Dari Florence, pencarian “genius kreatif” pindah ke Edinburgh tempat lahirnya para genius menjelang abad -18. Skotlandia bukanlah tanah surga dengan tanah suburnya tak lebih dari 10 persen. Dari cuaca sendiri seakan tak bersahabat, karena pagi yang cerah akan segera berubah menjadi hujan dengan dingin menggigit. Namun, justru keterbatasan itu membuat bangsa Skotlandia mampu melampaui geografinya dan melahirkan nama-nama hebat.
Sherlock Holmes, kisah detektif yang bisa dikatakan siapa yang tidak tahu, penulisnya adalah Sir Conan Arthur Doyle, seorang mahasiswa kedokteran di Skotlandia. Bagaimana berjalan di Skotlandia telah banyak menginspirasi JK Rowling menelurkasn serial Harry Potter yeng menyihir seluruh anak di dunia. Bagaimana gunung Arthur’s Seat di pinggir Edinburgh melahirkan geology James Hutton. Ilmu yang belum ada saat itu.
Pencarian kota “genius kreatif” belum berakhir, Eric kemudian menuju ke Kolkata India, Wina Austria, dan mengakhiri misinya di Silicon Valley California. Kolkata merupakan salahsatu ibukota intelektual hebat dunia kira-kira tahun 1840-1920. Di Kolkata, Eric mendapat wejangan untuk berjalan di pagi hari tanpa menetapkan tujuan dengan membawa sedikit uang. Hal itu diyakini akan membawa pada pencerahan dan Eric melakukannya.
Wina memiliki dua zaman keemasan yang berbeda.
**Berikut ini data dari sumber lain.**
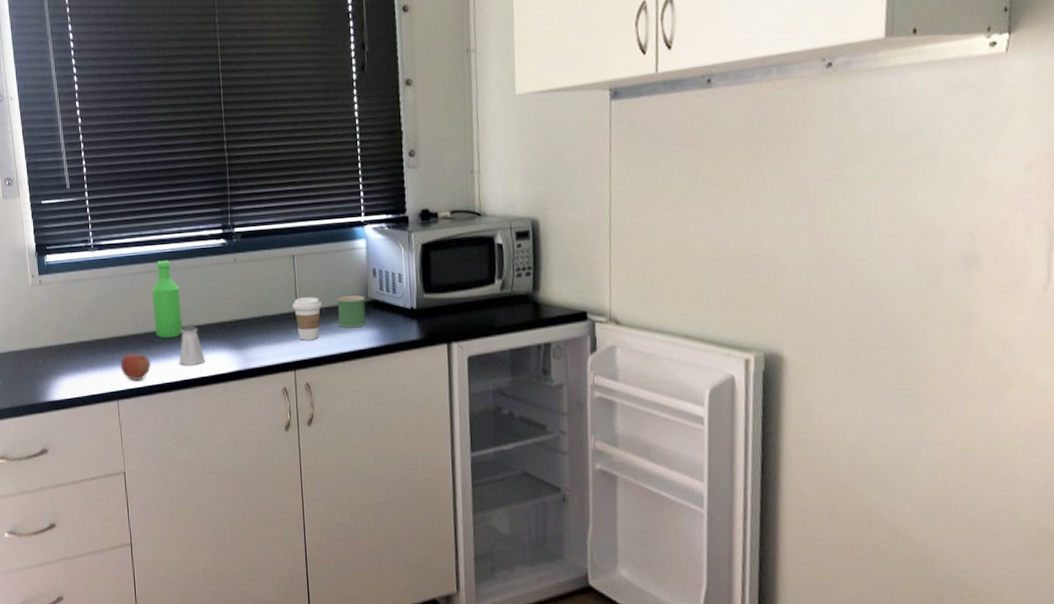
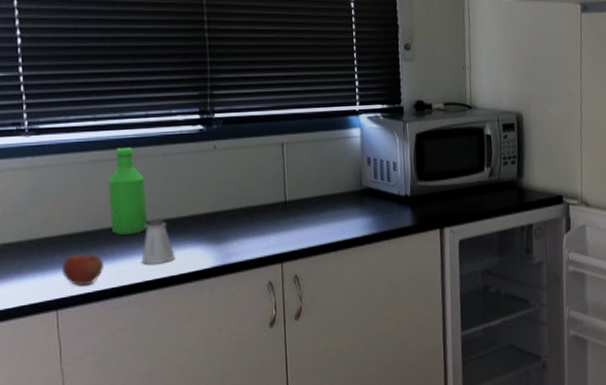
coffee cup: present [292,297,322,341] -> none [281,186,313,231]
mug: present [336,295,366,328] -> none [329,184,360,217]

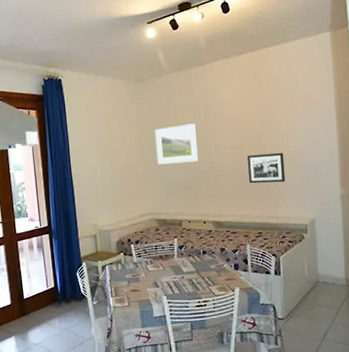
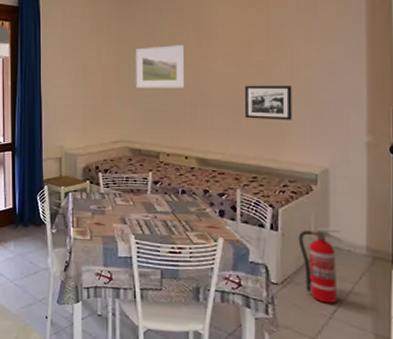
fire extinguisher: none [296,266,328,328] -> present [298,227,342,304]

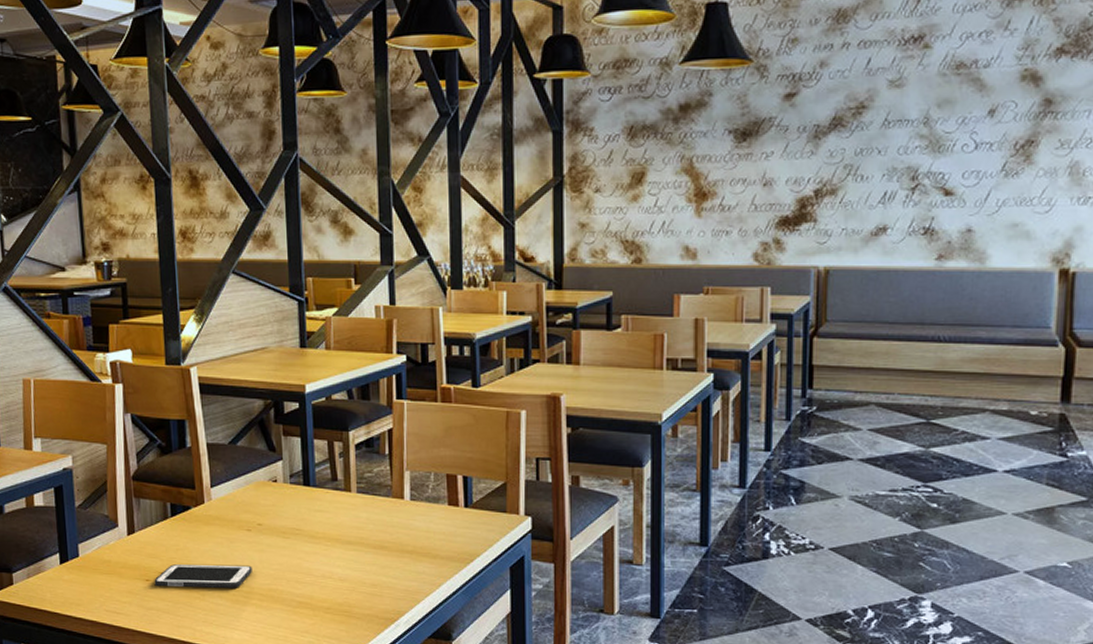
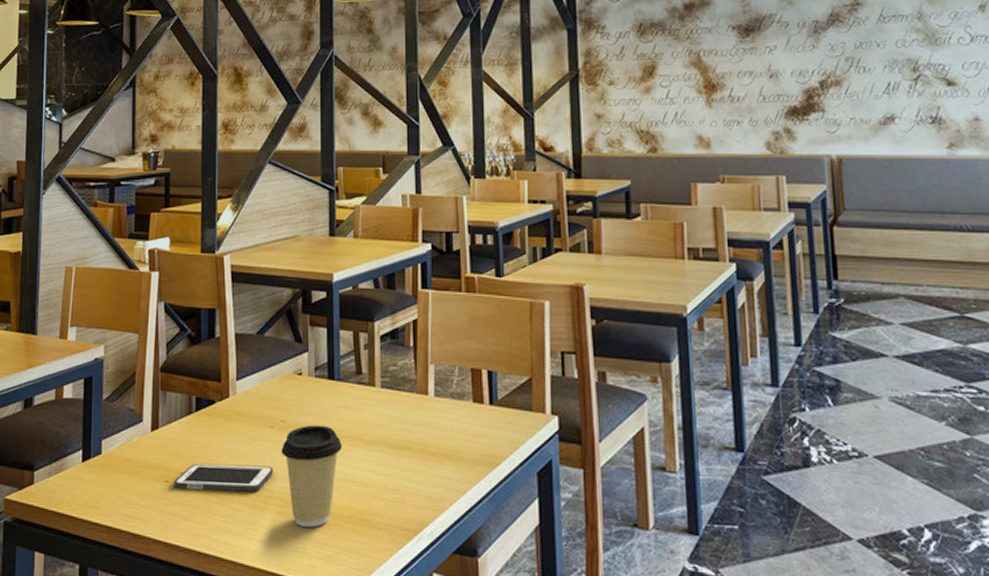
coffee cup: none [259,527,319,618] -> present [281,425,342,527]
Pertama, kurang lebih tahun 1800 yang menghadirkan sederet tokoh musik klasik seperti Beethoven, Mozart, Haydin, Schubert. Satu abad kemudian, ledakan kegeniusan meluas menyentuh segala bidang.
Di Wina, Eric melihat ragam budaya melahirkan “genius kreatif”, dan bagaimana seorang genius itu tidak bisa sendiri dan pasti akan menemukan audiensinya. Di Wina, orang menghargai itu. Di Wina yang berlatar pegunungan Alpen dengan cuaca yang cepat berubah seperti di Skotlandia, orang tidak membicarakan pekerjaan kepada orang dekat. Namun kata kunci yang saya catat adalah jika kunci kebahagiaan di Wina adalah cinta dan kerja.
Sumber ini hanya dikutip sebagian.